> [Raw data]:
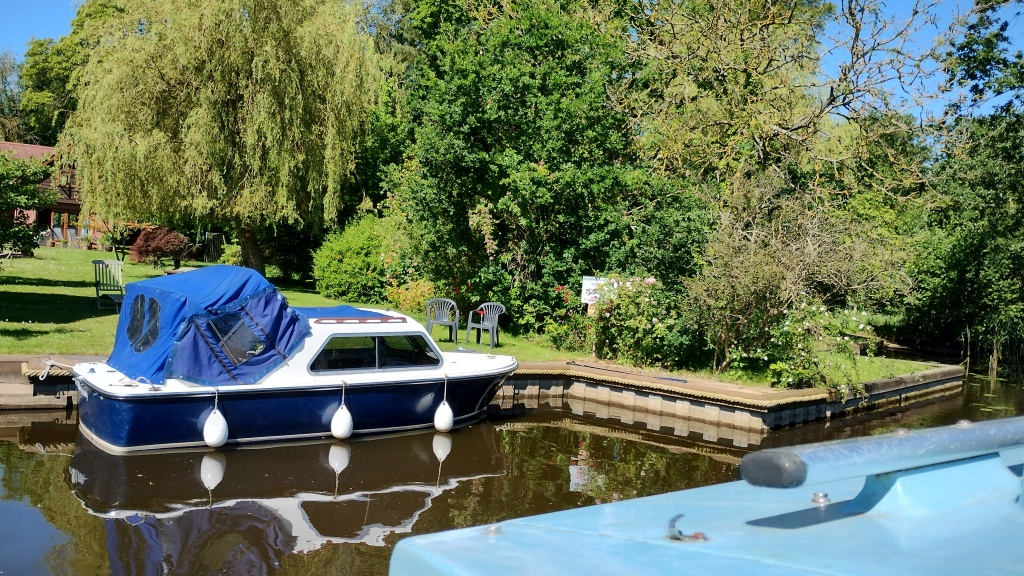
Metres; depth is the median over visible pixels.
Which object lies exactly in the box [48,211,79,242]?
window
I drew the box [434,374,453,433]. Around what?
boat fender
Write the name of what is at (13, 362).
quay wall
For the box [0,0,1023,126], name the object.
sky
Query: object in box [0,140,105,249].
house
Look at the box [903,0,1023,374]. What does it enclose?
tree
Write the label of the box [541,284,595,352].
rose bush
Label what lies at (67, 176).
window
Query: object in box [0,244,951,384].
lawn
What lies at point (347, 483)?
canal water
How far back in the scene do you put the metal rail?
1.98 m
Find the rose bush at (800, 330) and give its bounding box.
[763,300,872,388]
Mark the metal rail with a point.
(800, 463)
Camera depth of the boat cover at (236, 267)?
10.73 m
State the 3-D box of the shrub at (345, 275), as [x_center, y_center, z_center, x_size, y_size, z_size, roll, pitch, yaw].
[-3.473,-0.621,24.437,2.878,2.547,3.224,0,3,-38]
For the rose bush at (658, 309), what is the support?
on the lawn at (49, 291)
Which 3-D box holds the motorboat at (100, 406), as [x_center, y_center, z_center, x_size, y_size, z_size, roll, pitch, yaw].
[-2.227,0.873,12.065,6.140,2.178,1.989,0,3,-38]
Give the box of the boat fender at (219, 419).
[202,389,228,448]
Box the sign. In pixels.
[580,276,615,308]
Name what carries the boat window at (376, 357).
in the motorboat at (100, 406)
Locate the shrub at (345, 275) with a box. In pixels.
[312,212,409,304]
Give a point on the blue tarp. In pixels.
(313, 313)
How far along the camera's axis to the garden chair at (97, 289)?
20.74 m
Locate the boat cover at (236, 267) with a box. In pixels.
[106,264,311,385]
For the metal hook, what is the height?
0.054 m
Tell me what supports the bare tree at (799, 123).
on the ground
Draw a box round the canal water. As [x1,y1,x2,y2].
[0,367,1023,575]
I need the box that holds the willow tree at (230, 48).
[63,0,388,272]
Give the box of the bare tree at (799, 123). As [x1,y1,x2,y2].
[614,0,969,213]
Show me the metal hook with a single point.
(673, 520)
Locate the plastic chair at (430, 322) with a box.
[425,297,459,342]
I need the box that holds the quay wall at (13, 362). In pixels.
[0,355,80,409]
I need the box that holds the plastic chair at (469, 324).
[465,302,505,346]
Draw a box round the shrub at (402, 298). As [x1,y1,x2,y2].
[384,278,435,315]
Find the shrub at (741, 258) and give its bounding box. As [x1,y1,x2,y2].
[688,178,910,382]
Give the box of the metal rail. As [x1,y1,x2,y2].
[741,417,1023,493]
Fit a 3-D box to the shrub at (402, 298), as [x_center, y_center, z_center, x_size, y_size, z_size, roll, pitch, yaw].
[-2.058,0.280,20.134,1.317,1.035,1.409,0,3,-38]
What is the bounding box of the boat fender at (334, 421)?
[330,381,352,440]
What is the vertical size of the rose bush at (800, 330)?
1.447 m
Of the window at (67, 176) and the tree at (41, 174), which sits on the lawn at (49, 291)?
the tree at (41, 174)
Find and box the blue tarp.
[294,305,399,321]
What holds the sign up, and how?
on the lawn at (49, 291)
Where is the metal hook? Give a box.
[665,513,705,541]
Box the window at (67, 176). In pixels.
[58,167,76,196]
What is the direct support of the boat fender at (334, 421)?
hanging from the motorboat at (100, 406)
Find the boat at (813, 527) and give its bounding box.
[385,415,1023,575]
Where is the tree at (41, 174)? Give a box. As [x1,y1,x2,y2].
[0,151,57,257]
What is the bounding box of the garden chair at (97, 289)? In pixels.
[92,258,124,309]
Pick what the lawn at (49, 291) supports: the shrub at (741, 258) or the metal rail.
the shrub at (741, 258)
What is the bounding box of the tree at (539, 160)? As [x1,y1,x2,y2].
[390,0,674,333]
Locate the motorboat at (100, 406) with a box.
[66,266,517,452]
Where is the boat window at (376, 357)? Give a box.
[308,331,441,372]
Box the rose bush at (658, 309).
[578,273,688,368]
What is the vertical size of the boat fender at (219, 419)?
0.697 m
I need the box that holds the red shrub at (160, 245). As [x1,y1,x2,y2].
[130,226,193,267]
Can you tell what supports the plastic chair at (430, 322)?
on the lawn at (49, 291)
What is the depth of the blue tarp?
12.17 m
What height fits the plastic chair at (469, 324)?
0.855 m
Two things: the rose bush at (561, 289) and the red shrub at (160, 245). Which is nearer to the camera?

> [What you need to do]:
Leaving pictures aside, write out each record above exactly as given.

> [Output below]:
Metres; depth is the median over visible pixels.
Which object lies exactly in the box [48,211,79,242]?
window
I drew the box [434,374,453,433]. Around what?
boat fender
Write the name of what is at (13, 362).
quay wall
For the box [0,0,1023,126], name the object.
sky
Query: object in box [0,140,105,249].
house
Look at the box [903,0,1023,374]. What does it enclose?
tree
Write the label of the box [541,284,595,352].
rose bush
Label what lies at (67, 176).
window
Query: object in box [0,244,951,384].
lawn
What lies at point (347, 483)?
canal water
How far back in the scene do you put the metal rail?
1.98 m
Find the rose bush at (800, 330) and give its bounding box.
[763,300,872,388]
Mark the metal rail with a point.
(800, 463)
Camera depth of the boat cover at (236, 267)?
10.73 m
State the 3-D box of the shrub at (345, 275), as [x_center, y_center, z_center, x_size, y_size, z_size, roll, pitch, yaw].
[-3.473,-0.621,24.437,2.878,2.547,3.224,0,3,-38]
For the rose bush at (658, 309), what is the support?
on the lawn at (49, 291)
Which 3-D box holds the motorboat at (100, 406), as [x_center, y_center, z_center, x_size, y_size, z_size, roll, pitch, yaw].
[-2.227,0.873,12.065,6.140,2.178,1.989,0,3,-38]
Give the box of the boat fender at (219, 419).
[202,389,228,448]
Box the sign. In pixels.
[580,276,615,308]
Name what carries the boat window at (376, 357).
in the motorboat at (100, 406)
Locate the shrub at (345, 275) with a box. In pixels.
[312,212,409,304]
Give a point on the blue tarp. In pixels.
(313, 313)
How far along the camera's axis to the garden chair at (97, 289)?
20.74 m
Locate the boat cover at (236, 267) with a box. In pixels.
[106,264,311,385]
For the metal hook, what is the height?
0.054 m
Tell me what supports the bare tree at (799, 123).
on the ground
Draw a box round the canal water. As [x1,y1,x2,y2].
[0,367,1023,575]
I need the box that holds the willow tree at (230, 48).
[63,0,388,272]
Give the box of the bare tree at (799, 123). As [x1,y1,x2,y2].
[614,0,969,213]
Show me the metal hook with a single point.
(673, 520)
Locate the plastic chair at (430, 322) with a box.
[425,297,459,342]
I need the box that holds the quay wall at (13, 362). In pixels.
[0,355,80,409]
I need the box that holds the plastic chair at (469, 324).
[465,302,505,346]
Draw a box round the shrub at (402, 298). As [x1,y1,x2,y2].
[384,278,435,315]
Find the shrub at (741, 258) and give its bounding box. As [x1,y1,x2,y2].
[688,178,910,382]
Give the box of the metal rail. As [x1,y1,x2,y2].
[741,417,1023,493]
Fit a 3-D box to the shrub at (402, 298), as [x_center, y_center, z_center, x_size, y_size, z_size, roll, pitch, yaw].
[-2.058,0.280,20.134,1.317,1.035,1.409,0,3,-38]
What is the bounding box of the boat fender at (334, 421)?
[330,381,352,440]
What is the vertical size of the rose bush at (800, 330)?
1.447 m
Of the window at (67, 176) and the tree at (41, 174), which sits on the lawn at (49, 291)?
the tree at (41, 174)
Find and box the blue tarp.
[294,305,399,321]
What holds the sign up, and how?
on the lawn at (49, 291)
Where is the metal hook? Give a box.
[665,513,705,541]
Box the window at (67, 176). In pixels.
[58,167,76,196]
What is the direct support of the boat fender at (334, 421)?
hanging from the motorboat at (100, 406)
Find the boat at (813, 527) and give its bounding box.
[385,415,1023,575]
Where is the tree at (41, 174)? Give a box. As [x1,y1,x2,y2].
[0,151,57,257]
What is the bounding box of the garden chair at (97, 289)? In pixels.
[92,258,124,309]
Pick what the lawn at (49, 291) supports: the shrub at (741, 258) or the metal rail.
the shrub at (741, 258)
What is the bounding box of the tree at (539, 160)? As [x1,y1,x2,y2].
[390,0,674,333]
Locate the motorboat at (100, 406) with a box.
[66,266,517,452]
Where is the boat window at (376, 357)? Give a box.
[308,331,441,372]
Box the rose bush at (658, 309).
[578,273,688,368]
What is the vertical size of the boat fender at (219, 419)?
0.697 m
I need the box that holds the red shrub at (160, 245). As [x1,y1,x2,y2].
[130,226,193,267]
Can you tell what supports the plastic chair at (430, 322)?
on the lawn at (49, 291)
What is the depth of the blue tarp?
12.17 m
What height fits the plastic chair at (469, 324)?
0.855 m
Two things: the rose bush at (561, 289) and the red shrub at (160, 245). Which is nearer to the camera?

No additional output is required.